| Work to complete |
From the line that has "right knee: (113, 143)" down to the last line of the data below, set down every line exactly, but none of the pictures.

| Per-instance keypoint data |
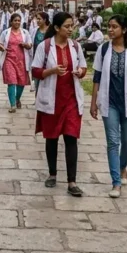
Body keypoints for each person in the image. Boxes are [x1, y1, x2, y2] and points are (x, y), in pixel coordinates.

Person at [31, 11, 88, 197]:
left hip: (71, 98)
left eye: (72, 26)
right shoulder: (45, 47)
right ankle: (52, 173)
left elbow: (84, 67)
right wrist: (52, 70)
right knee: (52, 137)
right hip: (51, 99)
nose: (71, 29)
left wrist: (80, 71)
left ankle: (72, 181)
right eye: (67, 26)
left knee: (71, 138)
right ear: (56, 28)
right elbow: (35, 71)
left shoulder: (75, 46)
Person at [90, 14, 127, 198]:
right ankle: (116, 183)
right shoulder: (104, 49)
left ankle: (122, 167)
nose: (110, 30)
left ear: (123, 29)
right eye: (109, 26)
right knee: (113, 143)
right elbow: (97, 76)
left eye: (114, 26)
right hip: (109, 103)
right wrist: (93, 102)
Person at [0, 13, 32, 113]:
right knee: (11, 82)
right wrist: (1, 47)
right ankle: (13, 105)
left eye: (18, 21)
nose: (17, 22)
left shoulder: (25, 33)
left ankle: (17, 99)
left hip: (22, 61)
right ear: (11, 22)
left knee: (21, 82)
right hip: (9, 60)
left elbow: (30, 45)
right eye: (15, 20)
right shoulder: (5, 33)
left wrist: (25, 45)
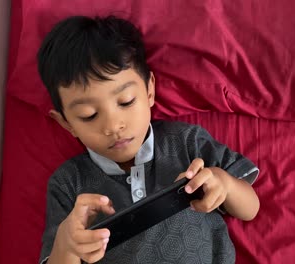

| Answer box |
right knee: (113, 143)
right elbow: (97, 76)
left eye: (114, 26)
right hip: (109, 103)
right wrist: (93, 102)
Person at [0, 13, 32, 113]:
right knee: (11, 82)
right wrist: (1, 47)
right ankle: (13, 105)
left eye: (18, 21)
nose: (17, 22)
left shoulder: (25, 33)
left ankle: (17, 99)
left hip: (22, 61)
right ear: (11, 22)
left knee: (21, 82)
right hip: (9, 60)
left elbow: (30, 45)
right eye: (15, 20)
right shoulder: (5, 33)
left wrist: (25, 45)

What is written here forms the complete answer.